THE EFFECT OF COVID-19 ON THE LINK BETWEEN CVD AND DEPRESSION
Coronavirus disease 2019 (COVID-19) social restrictions have emerged as a risk factor that cannot be ignored during this period for mental health issues and especially depression alongside CVD. There is a dangerous association between CVD, depression, and COVID-19. They can all be together and affect each other badly. Chronic inflammation seems to be a common condition in pathogenesis. In one study, an excessive acute response or persistence of systemic inflammation and ultimately activation of the immune system were associated with various cardiovascular, neurodegenerative, and metabolic diseases, cancers, pathologies of the musculoskeletal system, and depression. Although women appear to be better off for COVID-19 in the short term due to the anti-inflammatory effects of estrogen, they have been worse affected by COVID social restriction conditions, such as depression, reduced physical activity, and worsening lifestyle habits, all of which could affect CVD risk. COVID-19 has had worse effects on women, as depression is also an under-recognized and under-treated risk factor for CVD in women. In addition, studies have shown that the risk of developing long-term COVID in middle-aged women is two times higher. Major depression peaks in young adulthood, which has expanded its framework during the COVID-19 pandemic. Aggregated data have shown us that immune system dysregulation in elderly patients with major depressive disorder is associated with increased CVD. A number of recent studies have been conducted on younger patients with major depression. It was investigated whether this disorder was also present in young major depressive patients without any comorbidities. And increased T-cell mitochondrial reactive oxygen species (T-cell mitoROS), a precursor of immune system dysregulation, were studied in these patients and a significant elevation was seen compared to the group without a major depressive disorder. This led us to conclude that in these young patients with major depressive disease, this test can be considered an early marker of immune system dysregulation.[47-49]
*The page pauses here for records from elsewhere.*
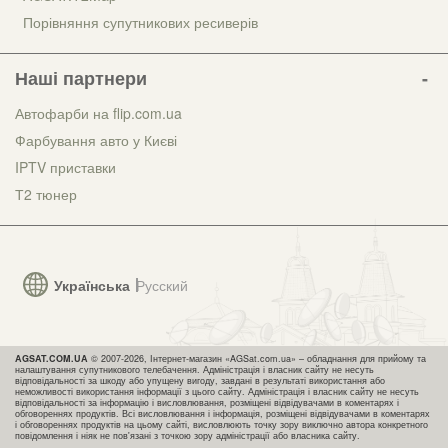
Порівняння супутникових ресиверів
Наші партнери
Автофарби на flip.com.ua
Фарбування авто у Києві
IPTV приставки
Т2 тюнер
Українська
Русский
AGSAT.COM.UA
© 2007-2026, Інтернет-магазин «AGSat.com.ua» – обладнання для прийому та
налаштування супутникового телебачення. Адміністрація і власник сайту не несуть
відповідальності за шкоду або упущену вигоду, завдані в результаті використання або
неможливості використання інформації з цього сайту. Адміністрація і власник сайту не несуть
відповідальності за інформацію і висловлювання, розміщені відвідувачами в коментарях і
обговореннях продуктів. Всі висловлювання і інформація, розміщені відвідувачами в коментарях
і обговореннях продуктів на цьому сайті, висловлюють точку зору виключно автора конкретного
повідомлення і ніяк не пов'язані з точкою зору адміністрації або власника сайту.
In conclusion, while there are many studies that show the interrelationship between depression and CVD, depression does not meet all the criteria of being a risk factor for CVD. It is also not clear which disease primarily triggers the other. The view that there is a common mechanism in their formation, such as chronic inflammation, which affects both, is more widely adopted. However, it is unlikely that a single, simple etiological cause is to blame. In addition, although depression appears to be related to a poor prognosis in CVD, treatment of depression has not been shown to improve the endpoints of the disease in patients with CVD. Although recommended in some studies, depression screening in all patients with CVD has become controversial and it is more accepted to refer patients with CVD who are at risk or who have depression to a psychiatrist. In addition, an increase in depression was observed during COVID-19, especially in female patients, which worsened the frequency and prognosis of CVD. Especially in the long COVID-19 syndrome, the chronic inflammation process is thought to trigger both conditions and more research needs to be done on this subject.